In the technique, adipose (fat) tissue is taken from the patient, using a minor liposuction-like procedure. The tissue is then placed into the Celution system, and processing begins. An hour or so later, a dose of regenerative cells is delivered back to the patient, injected in the breast. Fat tissue contains many types of cells, (Thomas) Baker said, but the stem cells and regenerative cells are the "stars" that make the reconstruction possible
Now it's unwise to blow off the wisdom of a guy like Dr. Tom Baker, the Miami plastic surgeon of historic contributions to our field (particularly in face-lift surgery & by virtue of him literally inventing the first effective chemical peel in the late 1950's), but I have some doubts about this. It's going to take at least 10-15 years of incredibly close follow-up to make any kind of conclusion about the effect of stem cell fat-grafting a breast with cancer. The premise of injecting pleuripotent (cells which can "turn" into other cells in layman's terms) stem cells into an organ that's cancer-prone sets off lots of alarm bells. Like "regular" fat grafts, you presumably are going to create mammogram artifacts, which is something you have to approach carefully in someone with a personal history of breast cancer. The American Society of Plastic Surgeons has come out on the record in 2006 against fat grafting of the breast for just such concerns.
Also, on a more practical level, who is going to pay for this?
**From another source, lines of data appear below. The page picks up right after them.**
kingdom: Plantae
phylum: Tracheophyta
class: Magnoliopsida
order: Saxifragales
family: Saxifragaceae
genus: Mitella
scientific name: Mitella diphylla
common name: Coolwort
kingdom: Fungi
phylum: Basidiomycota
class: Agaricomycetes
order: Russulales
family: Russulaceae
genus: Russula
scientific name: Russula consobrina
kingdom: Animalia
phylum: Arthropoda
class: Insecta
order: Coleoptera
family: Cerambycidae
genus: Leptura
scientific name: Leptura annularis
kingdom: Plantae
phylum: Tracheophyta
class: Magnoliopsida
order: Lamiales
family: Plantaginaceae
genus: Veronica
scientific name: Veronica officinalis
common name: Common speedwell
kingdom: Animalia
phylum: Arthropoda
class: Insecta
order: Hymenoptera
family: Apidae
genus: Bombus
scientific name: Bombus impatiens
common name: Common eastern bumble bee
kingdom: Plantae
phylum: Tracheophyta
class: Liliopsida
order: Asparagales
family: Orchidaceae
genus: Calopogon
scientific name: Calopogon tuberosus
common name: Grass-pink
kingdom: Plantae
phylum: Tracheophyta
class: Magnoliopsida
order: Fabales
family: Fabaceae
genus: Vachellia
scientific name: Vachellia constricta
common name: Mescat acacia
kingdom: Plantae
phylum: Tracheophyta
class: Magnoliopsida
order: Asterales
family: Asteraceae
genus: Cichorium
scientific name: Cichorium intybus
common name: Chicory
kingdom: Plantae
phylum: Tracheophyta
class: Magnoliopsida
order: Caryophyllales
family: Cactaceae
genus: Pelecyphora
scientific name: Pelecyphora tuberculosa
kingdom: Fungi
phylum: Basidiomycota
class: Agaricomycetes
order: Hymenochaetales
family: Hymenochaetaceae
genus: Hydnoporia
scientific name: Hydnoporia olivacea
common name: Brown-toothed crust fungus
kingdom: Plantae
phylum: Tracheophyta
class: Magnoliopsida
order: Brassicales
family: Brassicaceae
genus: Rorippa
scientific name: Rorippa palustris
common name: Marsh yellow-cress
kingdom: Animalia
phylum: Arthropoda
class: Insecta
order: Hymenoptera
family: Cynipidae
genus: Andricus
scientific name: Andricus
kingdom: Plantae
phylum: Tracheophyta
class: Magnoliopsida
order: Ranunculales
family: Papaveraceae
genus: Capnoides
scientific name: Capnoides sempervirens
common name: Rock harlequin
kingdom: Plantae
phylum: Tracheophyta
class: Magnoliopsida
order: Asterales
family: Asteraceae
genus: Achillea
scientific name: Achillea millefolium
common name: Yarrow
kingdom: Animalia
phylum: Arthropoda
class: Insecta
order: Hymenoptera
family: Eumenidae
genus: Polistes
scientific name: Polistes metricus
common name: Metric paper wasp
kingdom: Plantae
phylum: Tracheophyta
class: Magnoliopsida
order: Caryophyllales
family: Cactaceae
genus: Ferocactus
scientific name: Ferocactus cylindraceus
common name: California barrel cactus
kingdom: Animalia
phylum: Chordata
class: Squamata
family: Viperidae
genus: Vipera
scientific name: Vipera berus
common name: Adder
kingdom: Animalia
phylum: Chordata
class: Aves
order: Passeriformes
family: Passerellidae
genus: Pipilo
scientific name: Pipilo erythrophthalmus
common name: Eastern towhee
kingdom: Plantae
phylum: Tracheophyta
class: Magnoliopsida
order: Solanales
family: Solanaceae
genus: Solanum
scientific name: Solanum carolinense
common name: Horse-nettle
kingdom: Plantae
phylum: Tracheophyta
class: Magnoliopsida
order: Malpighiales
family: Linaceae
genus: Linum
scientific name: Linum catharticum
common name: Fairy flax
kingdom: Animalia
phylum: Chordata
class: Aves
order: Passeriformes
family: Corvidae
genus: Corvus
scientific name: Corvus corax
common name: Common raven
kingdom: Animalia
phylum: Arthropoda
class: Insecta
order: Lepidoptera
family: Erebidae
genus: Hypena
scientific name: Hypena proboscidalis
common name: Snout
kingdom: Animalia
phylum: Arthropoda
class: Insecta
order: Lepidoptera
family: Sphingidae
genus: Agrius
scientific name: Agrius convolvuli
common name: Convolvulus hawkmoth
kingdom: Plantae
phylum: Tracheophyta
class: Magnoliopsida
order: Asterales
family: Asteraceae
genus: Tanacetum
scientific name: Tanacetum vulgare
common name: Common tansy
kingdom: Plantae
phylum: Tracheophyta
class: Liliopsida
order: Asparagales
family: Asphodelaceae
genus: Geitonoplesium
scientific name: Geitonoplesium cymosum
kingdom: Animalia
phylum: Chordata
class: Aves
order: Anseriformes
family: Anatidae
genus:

Most lumpectomy sites don't require any treatment for starters. As I understand this kind of stem-cell "transplant", it takes several hours to harvest and prepare the cells which is expensive time in an O.R. In an era where reimbursement for surgeons performing breast cancer reconstruction has fallen nearly 75-80% since 1990, I cannot imagine this being adopted by Medicare or other 3rd party insurance payers and if they do it will not be economically feasible to perform it. This is what happened to surgery using your own tissues (ie. TRAM flaps), the congress mandated coverage for breast cancer reconstruction in legislation, but Medicare and insurers subsequently made it difficult to earn a living doing it, particularly in the case of muscle flaps or microsurgical reconstructions.